1. La valeur de l’expérience pour l’organisation
La crise de santé publique actuelle nous a fait réaliser à quel point la sécurité de notre quotidien est fragile. Ceci s’ajoute à la vulnérabilité de la vie que l’on a tendance à oublier. Trop souvent, en négligeant de tenir compte de la possibilité de perdre subitement un employé, que ce soit par maladie, décès ou pour prendre soin d’un proche, une organisation s’expose à un grand niveau de risque en termes de pertes de savoirs (savoir/connaissances, savoir-faire et savoir-être). La sauvegarde des savoirs peut donc être considérée au même titre que la sauvegarde des documents importants, que l’historique de situations, etc. Ainsi, la gestion des compétences doit inclure une perspective de gestion documentaire. Un proverbe africain dit : “Un vieillard qui meurt, c’est comme une bibliothèque qui brûle”. Il en est de même pour les employés expérimentés qui quittent pour des raisons personnelles, pour d’autres expériences ou pour la retraite. Si un employé a servi l’organisation avec brio pendant des années, il est certain qu’un grand bagage se perd lors de son départ si un transfert ou un partage de savoirs n’a pas été fait au préalable. Or, c’est un grand risque pour l’organisation de ne pas évaluer la valeur de sa “bibliothèque”. Elle s’expose alors à une diminution de son rendement et de sa compétitivité. À l’opposé, en étant prévoyante, les avantages s’observeront notamment dans la constance de la qualité des services et dans la diminution de perte de temps dans la recherche d’information.
2. La valeur de l’expérience pour l’individu
Pour l’individu, le partage de ses savoirs peut être une source de reconnaissance de son apport à l’organisation. Il peut être valorisant de partager son expérience, prenant ainsi conscience de l’étendue du bagage accumulé au fil des années. Ceci peut même être intégré dans un projet de fin de carrière où l’individu est impliqué dans l’accueil et l’intégration de nouveaux employés ou dans le développement de formations à l’interne, par exemple. Il importe de cibler ses savoirs qui sont importants à conserver ou qui sont pertinents à partager au sein de son organisation. Ceci peut-être une forme de legs professionnel, mais surtout une manière de documenter sa contribution à l’organisation et de la rendre durable.
3. La valeur de l’expérience pour le conseiller d’orientation
Il est fréquent que les gens aient de la difficulté à identifier leurs savoirs. Ils les considèrent comme si naturels qu’ils n’en voient pas la valeur.

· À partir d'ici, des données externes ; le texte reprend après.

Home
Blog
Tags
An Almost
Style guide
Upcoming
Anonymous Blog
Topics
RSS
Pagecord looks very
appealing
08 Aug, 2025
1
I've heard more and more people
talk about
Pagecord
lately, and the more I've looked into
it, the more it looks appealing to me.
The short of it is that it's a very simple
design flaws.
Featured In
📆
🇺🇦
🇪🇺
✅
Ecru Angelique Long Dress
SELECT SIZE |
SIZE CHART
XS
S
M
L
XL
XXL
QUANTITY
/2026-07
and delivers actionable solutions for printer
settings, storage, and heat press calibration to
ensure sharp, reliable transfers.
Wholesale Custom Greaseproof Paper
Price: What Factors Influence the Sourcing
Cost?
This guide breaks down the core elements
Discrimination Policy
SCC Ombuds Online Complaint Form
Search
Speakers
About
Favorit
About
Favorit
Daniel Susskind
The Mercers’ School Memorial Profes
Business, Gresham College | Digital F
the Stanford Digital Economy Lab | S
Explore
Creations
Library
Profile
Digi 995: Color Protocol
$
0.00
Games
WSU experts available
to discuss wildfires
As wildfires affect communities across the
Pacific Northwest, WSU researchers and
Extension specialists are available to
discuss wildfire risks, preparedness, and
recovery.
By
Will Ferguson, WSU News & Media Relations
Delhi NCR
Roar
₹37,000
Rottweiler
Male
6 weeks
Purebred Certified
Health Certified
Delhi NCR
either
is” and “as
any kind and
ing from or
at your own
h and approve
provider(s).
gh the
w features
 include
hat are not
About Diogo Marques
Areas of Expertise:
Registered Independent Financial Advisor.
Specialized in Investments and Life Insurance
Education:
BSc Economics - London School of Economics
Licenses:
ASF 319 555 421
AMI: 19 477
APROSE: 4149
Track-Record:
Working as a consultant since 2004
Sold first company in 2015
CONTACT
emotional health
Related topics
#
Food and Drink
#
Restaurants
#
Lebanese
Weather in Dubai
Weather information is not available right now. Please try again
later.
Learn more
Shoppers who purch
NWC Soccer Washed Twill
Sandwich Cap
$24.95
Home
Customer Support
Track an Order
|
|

Le rôle du conseiller d’orientation (c.o.) est alors de leur permettre d’identifier ce qu’ils utilisent comme savoirs dans leur quotidien, de les aider à en voir l’importance, ou encore à imaginer l’impact pour leurs collègues de ne pas avoir accès à certains de ces savoirs. Le bilan de compétences à mi-parcours ou en fin de carrière permet alors à la personne de faire un bilan de sa carrière, de son cheminement et de ses réalisations professionnelles. Ce bilan permet d’avoir un sentiment d’accomplissement et de porter un regard différent sur la suite souhaitée.
Dans un cas de départ subit involontaire, pour cause de maladie personnelle ou d’un proche par exemple, l’individu ayant identifié ses savoirs et ayant vu à les partager auparavant vivra moins de culpabilité et de stress alors que plusieurs dans la situation contraire ont l’impression de “laisser tomber” leur organisation.
Parmi de bonnes façons d’en assurer leur transmission, nous pouvons considérer :
- le mentorat;
- les jumelages ou compagnonnages;
- divers types de collaboration sur des dossiers ou projets;
- les formations et dîners-conférences internes;
- l’élaboration de procédures;
- la documentation des dossiers.
En bref, si l’acquisition de nouveaux savoirs est essentielle pour assurer sa compétitivité ainsi que son développement personnel, professionnel et organisationnel, la sauvegarde des savoirs acquis est un enjeu qui mérite de l’attention.
À la mémoire de Nancy-Audrey Whittom, 1976-2020
Mes remerciements à Carole Dion, Nadine Drolet et Claudette Levasseur pour leurs précieux commentaires.